--- START ---

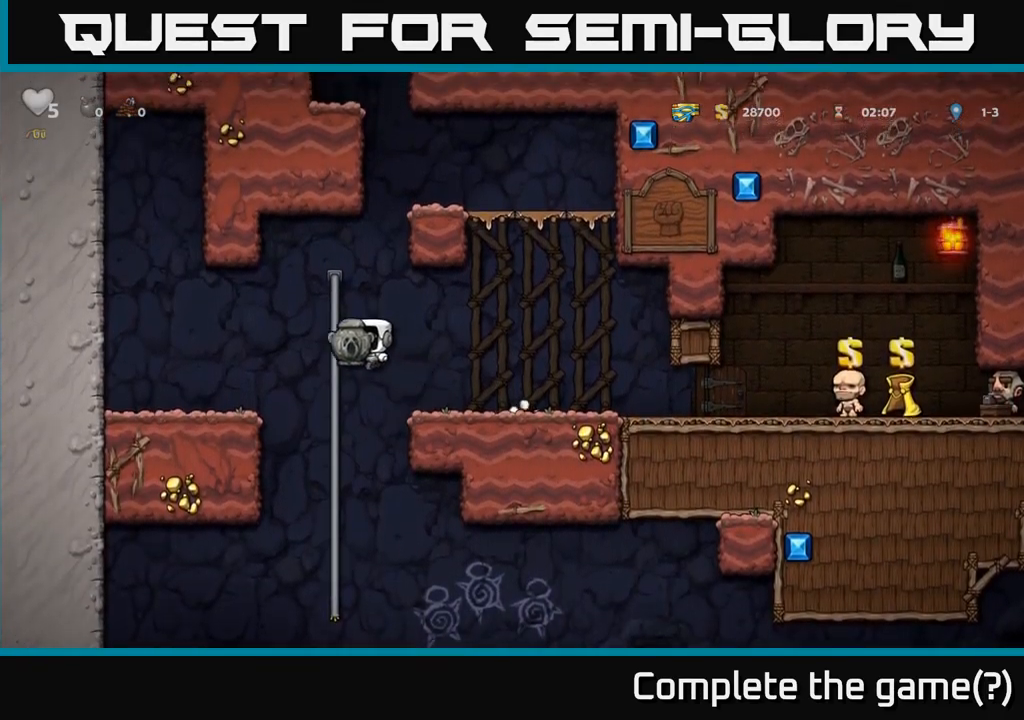
{"buttons": [], "left_stick": "center"}
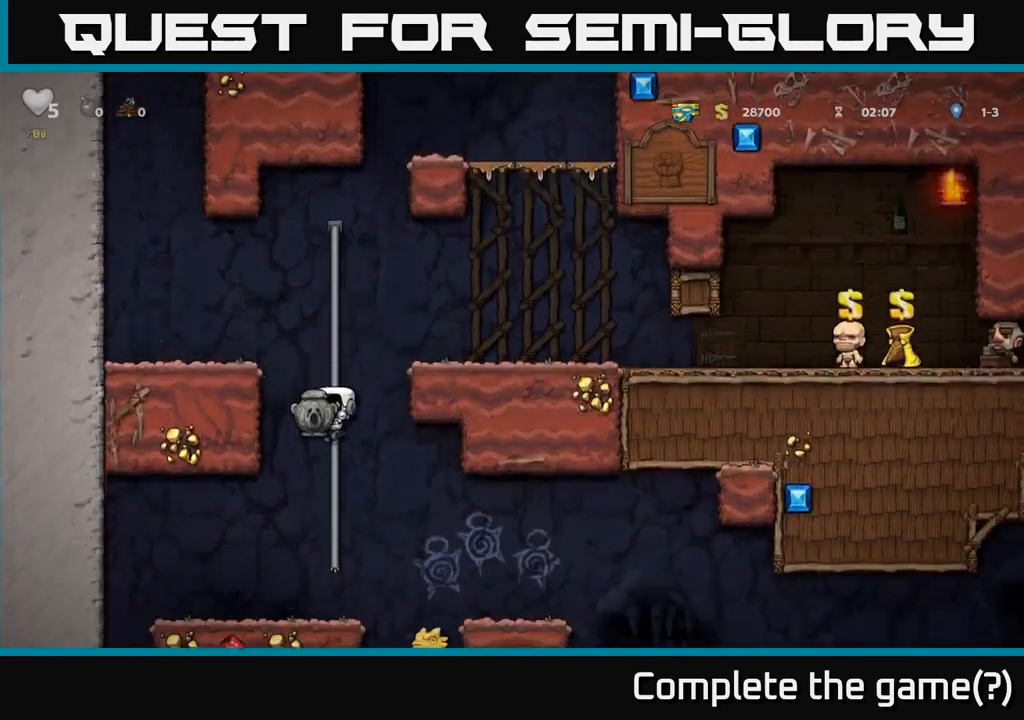
{"buttons": [], "left_stick": "center", "events": [[67, "left_stick", "up-left"], [217, "left_stick", "left"], [383, "left_stick", "center"], [400, "A", "down"], [483, "A", "up"]]}
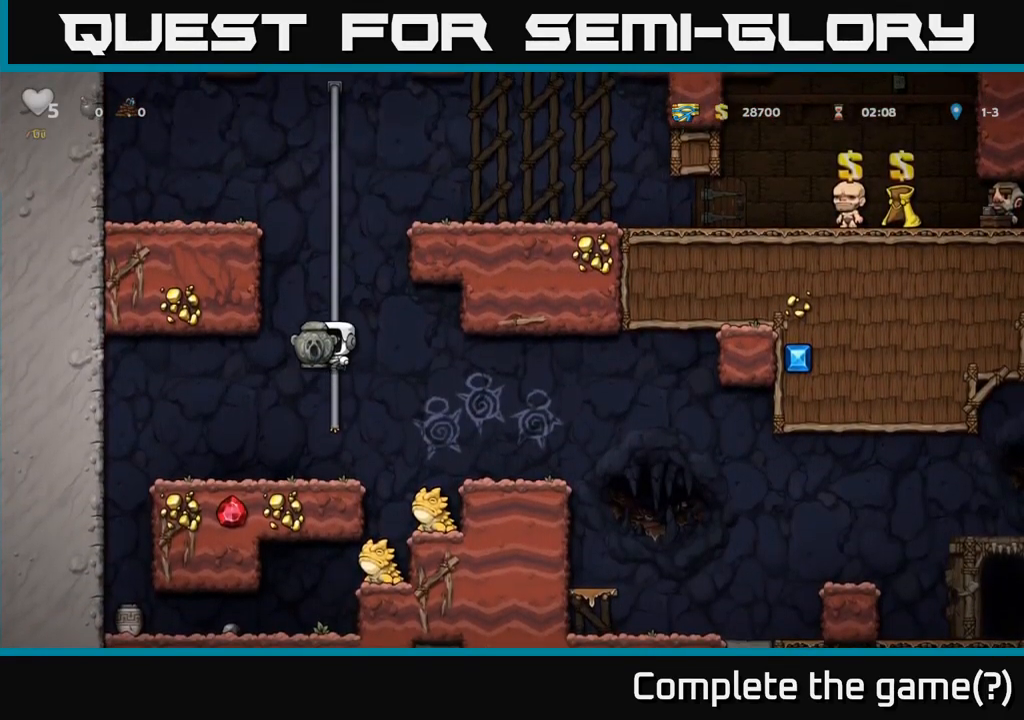
{"buttons": [], "left_stick": "center", "events": []}
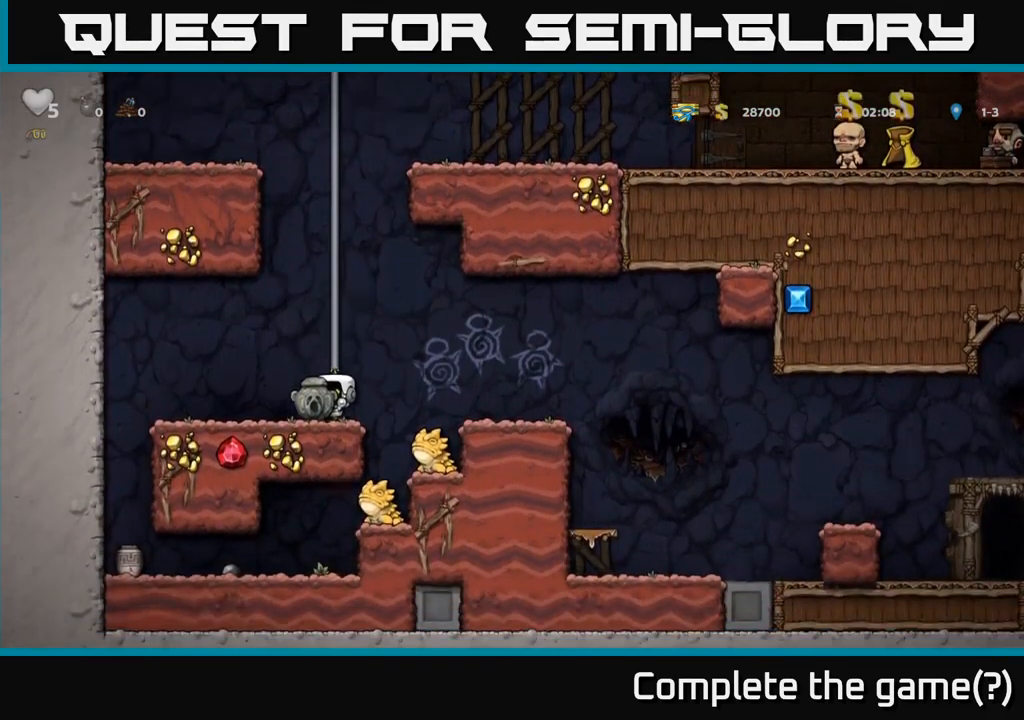
{"buttons": [], "left_stick": "center", "events": [[83, "A", "down"], [150, "left_stick", "right"], [200, "A", "up"], [317, "left_stick", "center"]]}
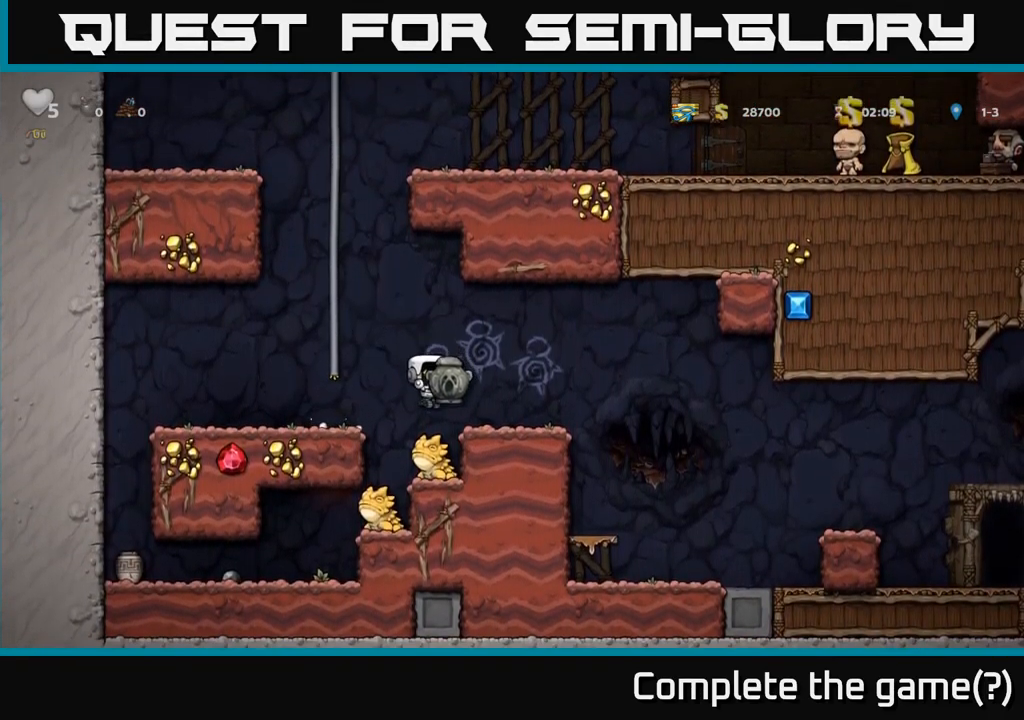
{"buttons": [], "left_stick": "left", "events": [[383, "left_stick", "left"]]}
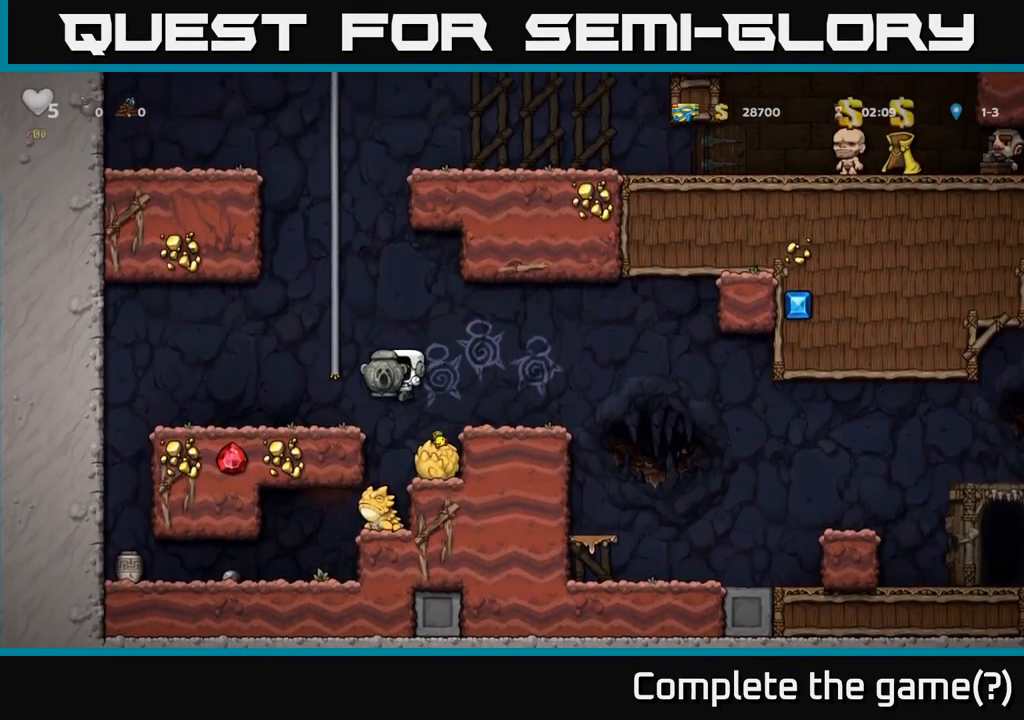
{"buttons": [], "left_stick": "down-left", "events": [[17, "left_stick", "center"], [499, "left_stick", "down-left"]]}
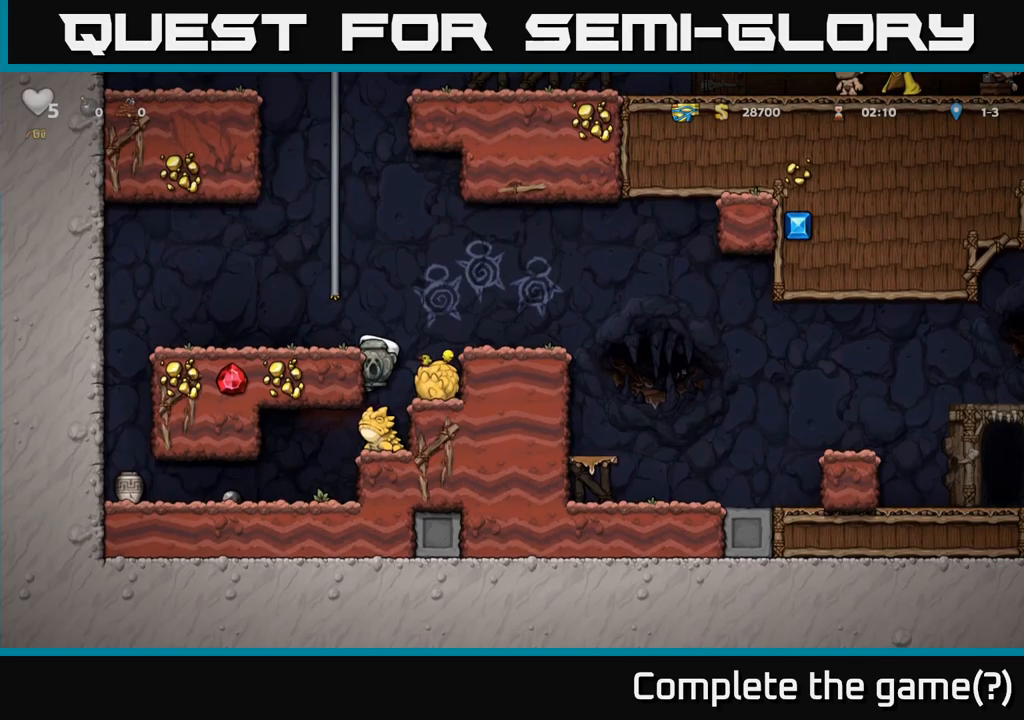
{"buttons": [], "left_stick": "left", "events": [[33, "A", "down"], [133, "A", "up"], [133, "left_stick", "center"], [250, "A", "down"], [433, "left_stick", "left"], [467, "A", "up"]]}
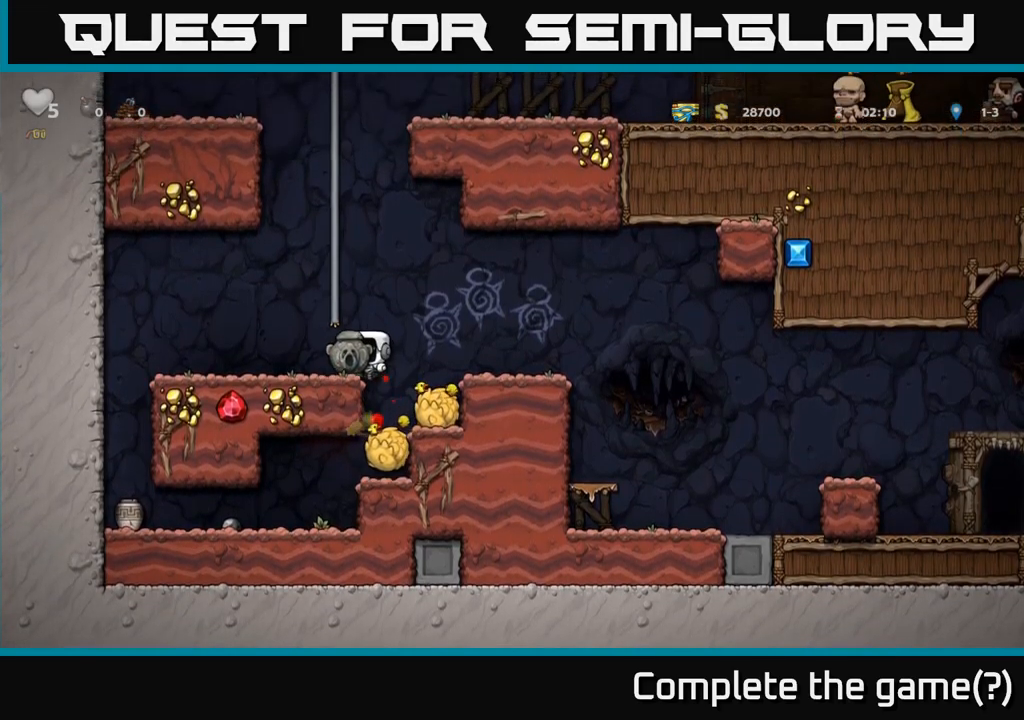
{"buttons": [], "left_stick": "right", "events": [[283, "left_stick", "center"], [483, "left_stick", "right"]]}
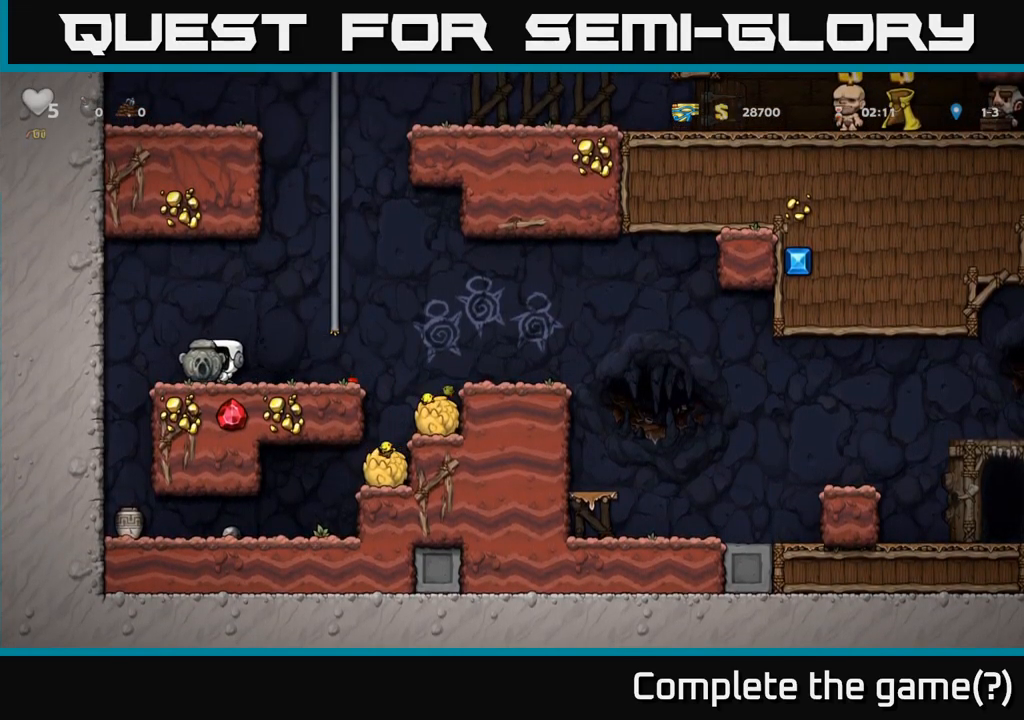
{"buttons": [], "left_stick": "left", "events": [[67, "left_stick", "center"], [383, "left_stick", "left"]]}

--- END ---

Leave the pictures aside and give the records above back word for word.

* **YOUR RESPONSE**
{"buttons": [], "left_stick": "center"}
{"buttons": [], "left_stick": "center", "events": [[67, "left_stick", "up-left"], [217, "left_stick", "left"], [383, "left_stick", "center"], [400, "A", "down"], [483, "A", "up"]]}
{"buttons": [], "left_stick": "center", "events": []}
{"buttons": [], "left_stick": "center", "events": [[83, "A", "down"], [150, "left_stick", "right"], [200, "A", "up"], [317, "left_stick", "center"]]}
{"buttons": [], "left_stick": "left", "events": [[383, "left_stick", "left"]]}
{"buttons": [], "left_stick": "down-left", "events": [[17, "left_stick", "center"], [499, "left_stick", "down-left"]]}
{"buttons": [], "left_stick": "left", "events": [[33, "A", "down"], [133, "A", "up"], [133, "left_stick", "center"], [250, "A", "down"], [433, "left_stick", "left"], [467, "A", "up"]]}
{"buttons": [], "left_stick": "right", "events": [[283, "left_stick", "center"], [483, "left_stick", "right"]]}
{"buttons": [], "left_stick": "left", "events": [[67, "left_stick", "center"], [383, "left_stick", "left"]]}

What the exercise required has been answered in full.